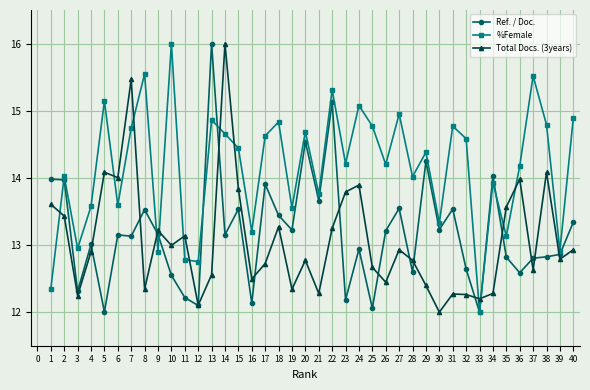

At which category is the sum across all series the highest?

14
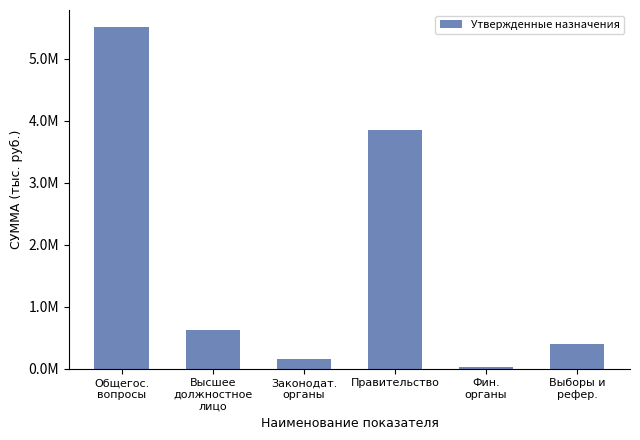

Are the bars horizontal?

No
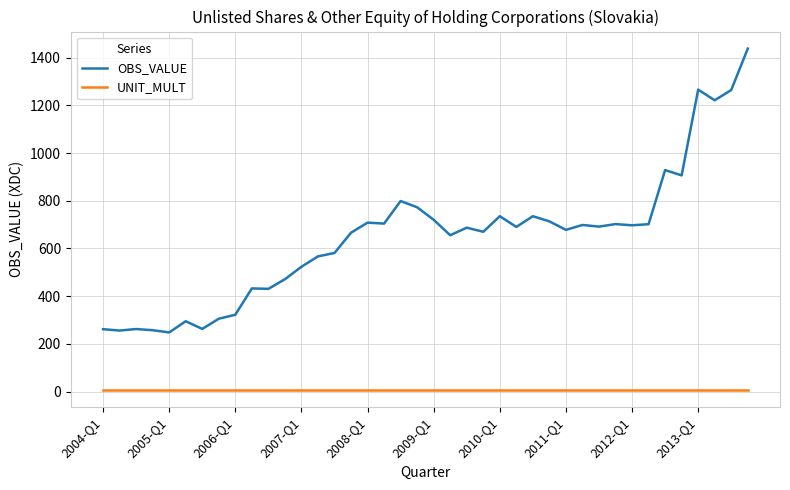

How many categories are shown in the chart?

40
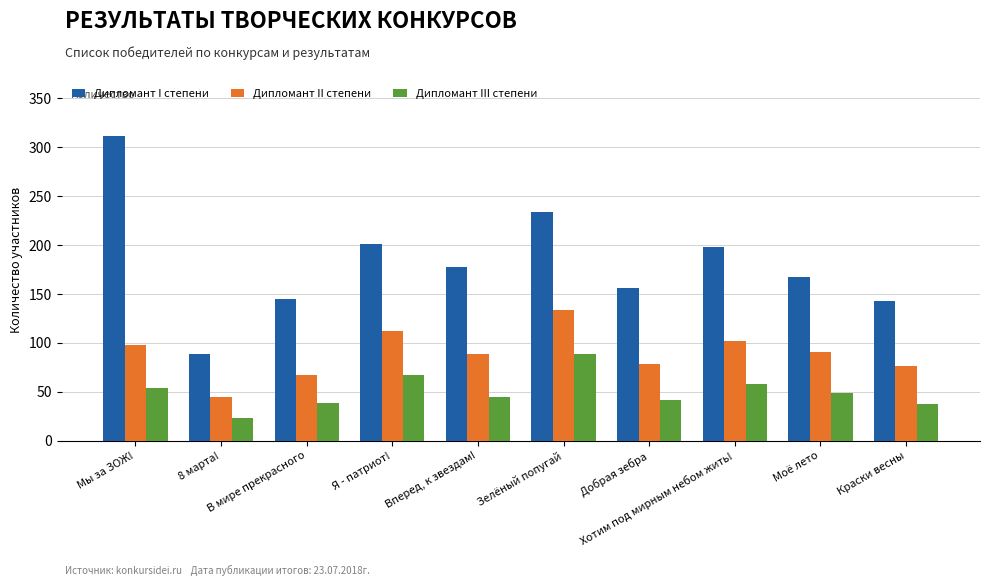

What is the lowest value of the Дипломант III степени series?

23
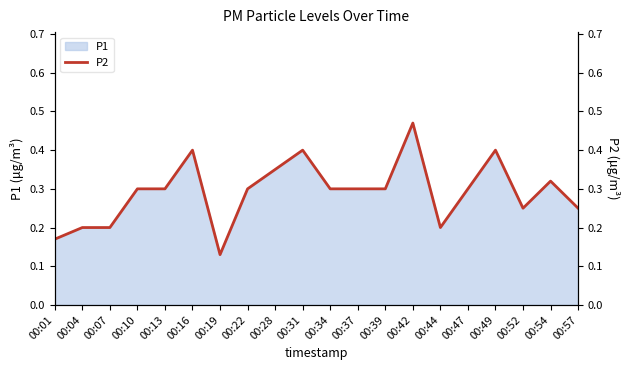

Reading left to right, what are all the values shown in this chart?

00:01=0.2	00:04=0.2	00:07=0.2	00:10=0.3	00:13=0.3	00:16=0.4	00:19=0.1	00:22=0.3	00:28=0.3	00:31=0.4	00:34=0.3	00:37=0.3	00:39=0.3	00:42=0.5	00:44=0.2	00:47=0.3	00:49=0.4	00:52=0.2	00:54=0.3	00:57=0.2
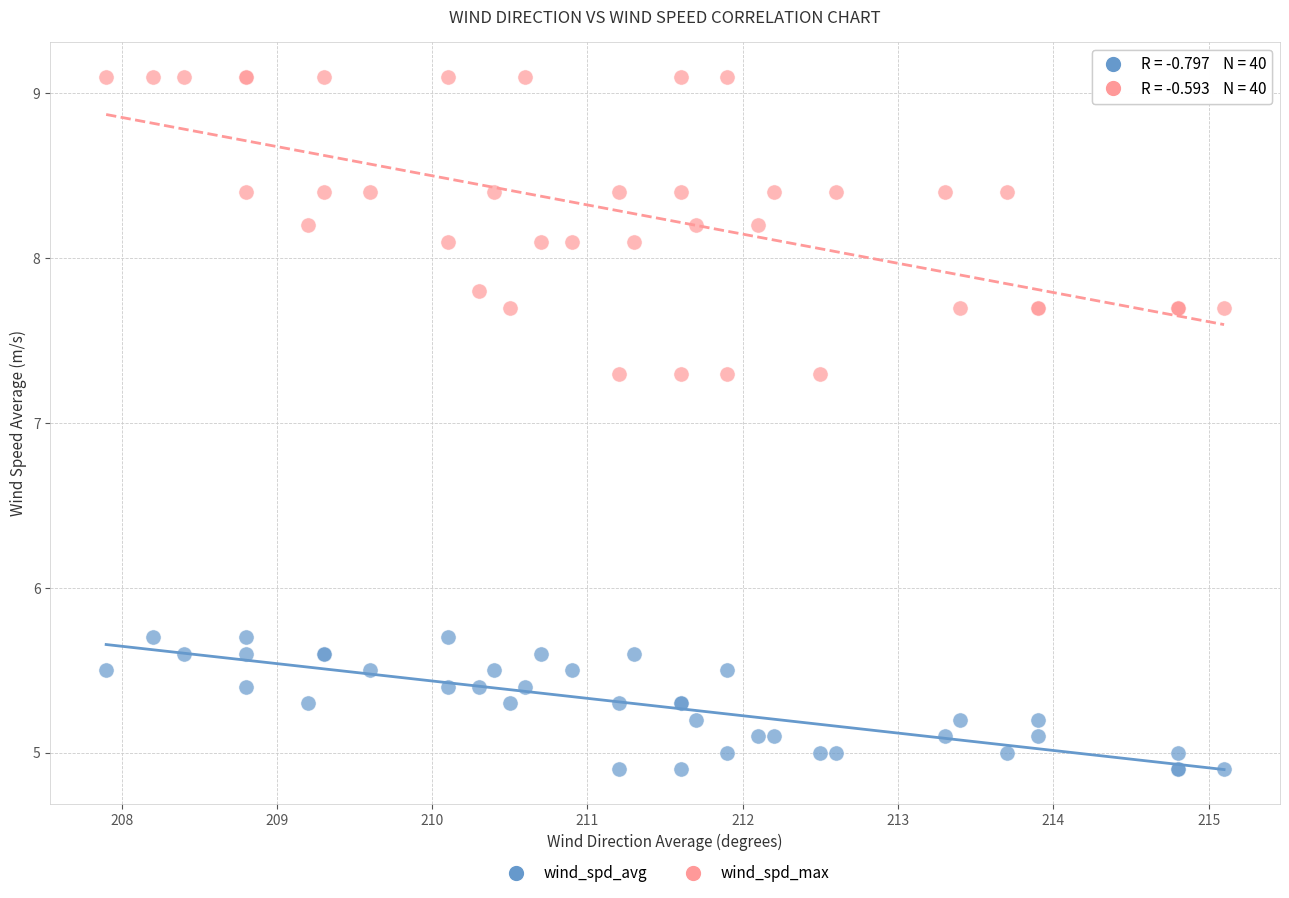

Which series has the largest Y range (max minus min)?

wind_spd_max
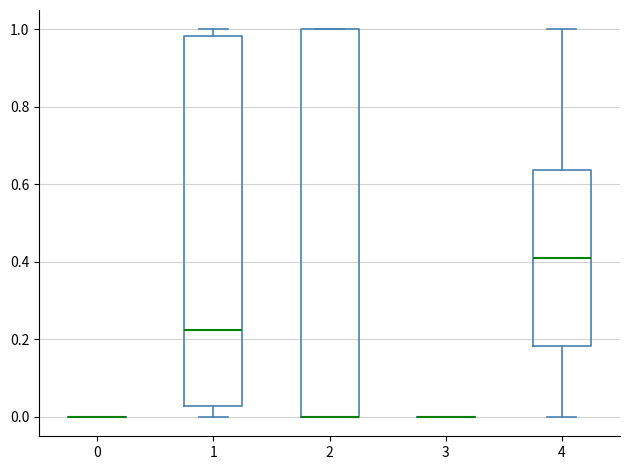

Where does the median line of the box at x = 1 sit on the y-axis? The values are not printed on the chart, so give them approximately, as read against the axis.

0.22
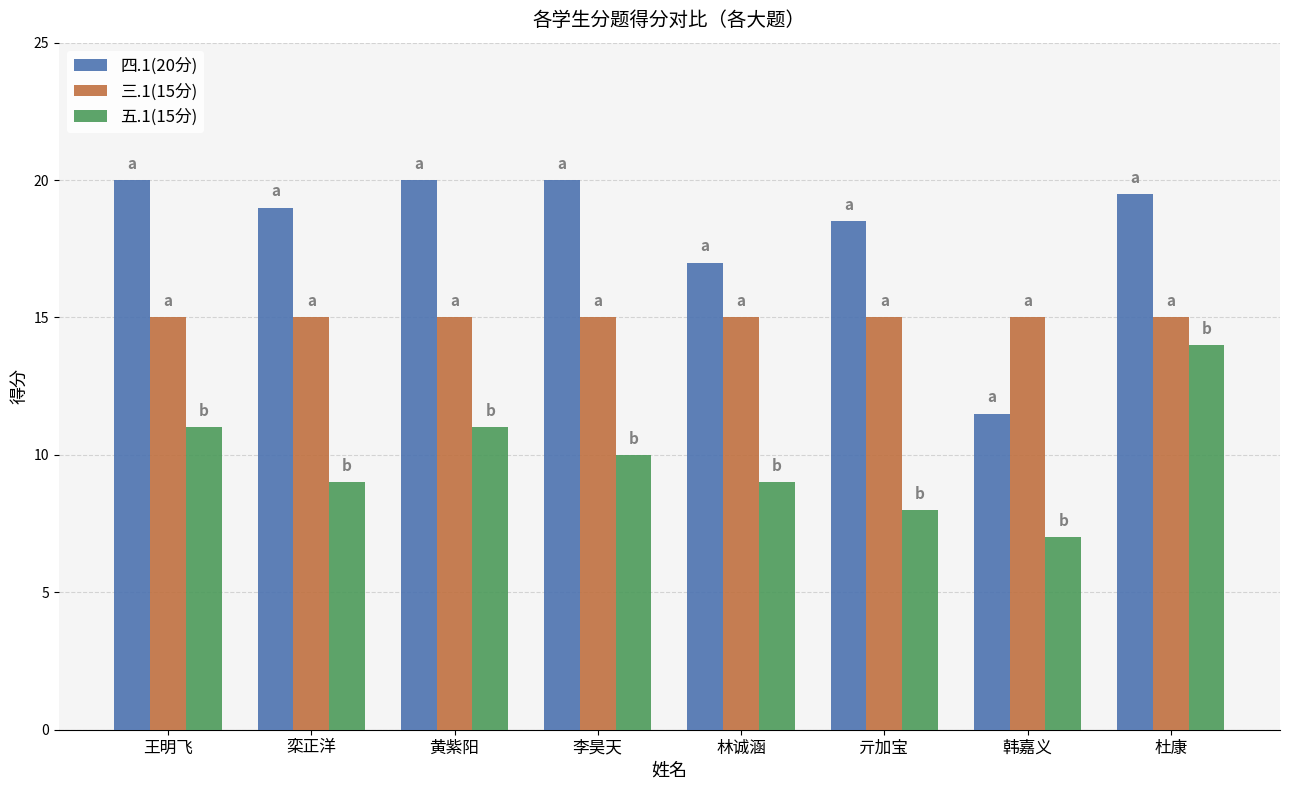

Which series has the widest spread of values?

四.1(20分)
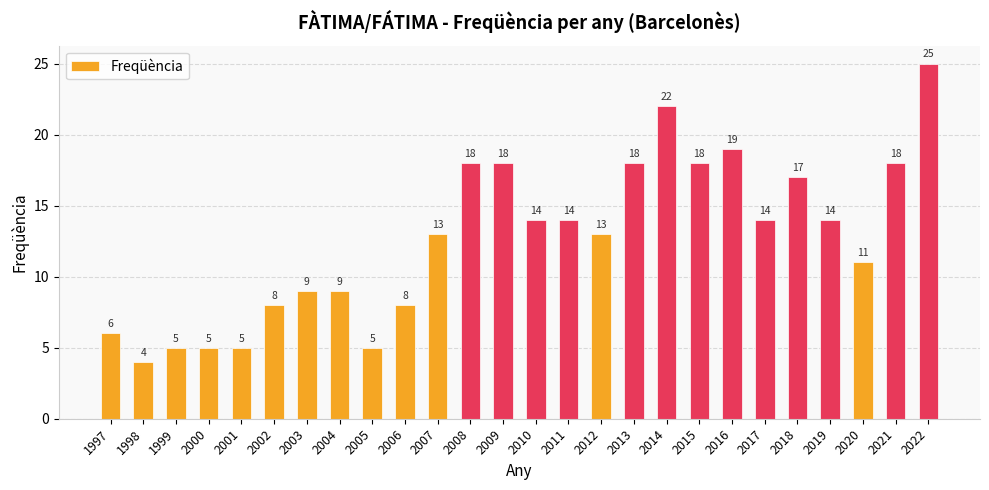

The value at 2006 is 8. True or false?

True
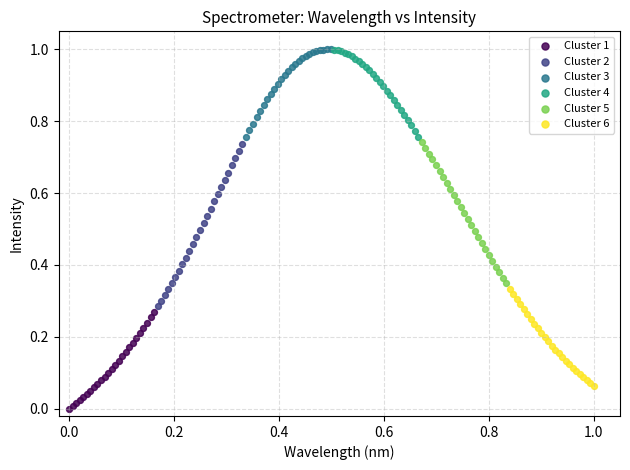

Which series reaches the minimum Y coordinate?

Cluster 1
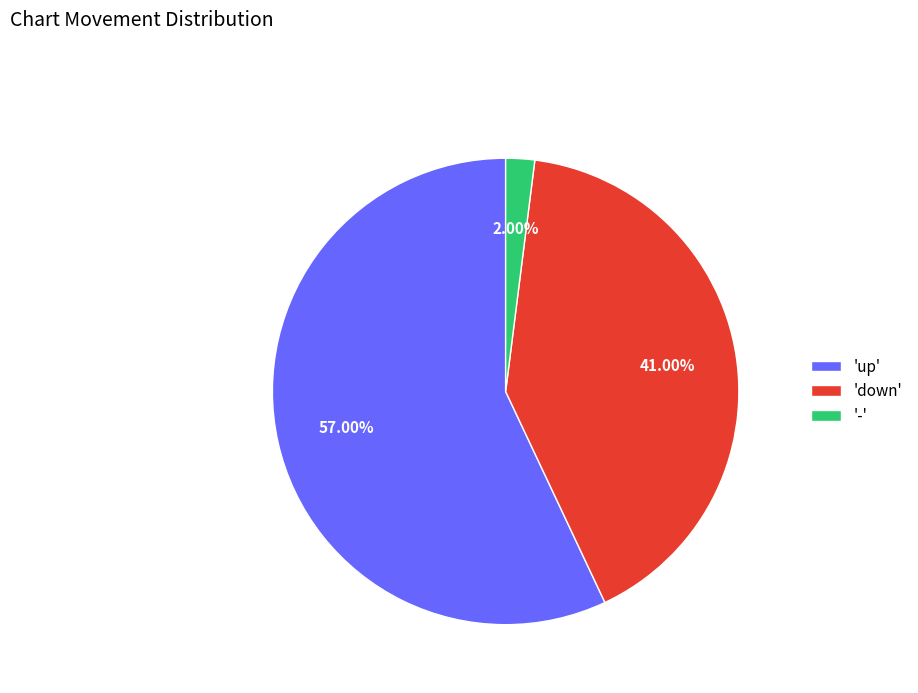

Which category has the smallest portion of the pie?

'-'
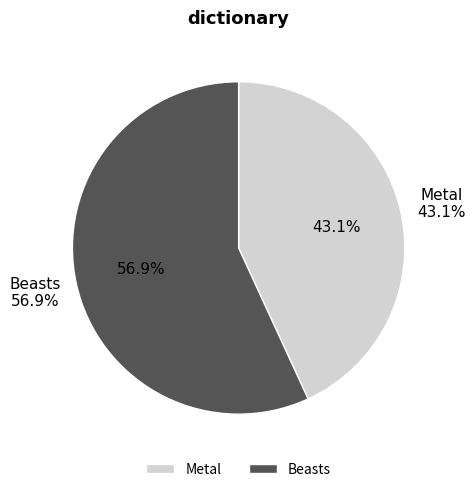

Does Metal represent more than half of the total?

No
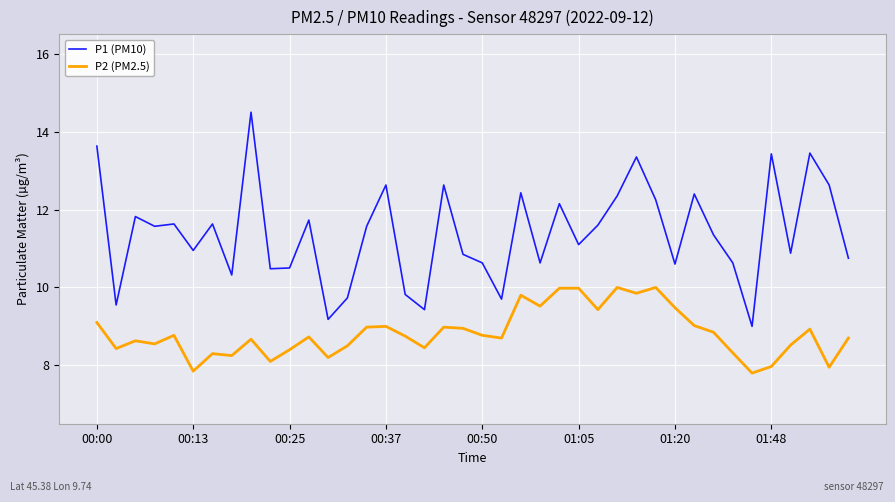

True or false: P1 (PM10) and P2 (PM2.5) cross at least once.

False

- **Exercise brief**
Print the rows from the line containing "Which series has the widest spread of values?" through the end of the rows, both ends included, copying them exactly and leaving out the pictures.

- **Written response**
Which series has the widest spread of values?

四.1(20分)

The value at 2006 is 8. True or false?

True

Which series reaches the minimum Y coordinate?

Cluster 1

Which category has the smallest portion of the pie?

'-'

Does Metal represent more than half of the total?

No

True or false: P1 (PM10) and P2 (PM2.5) cross at least once.

False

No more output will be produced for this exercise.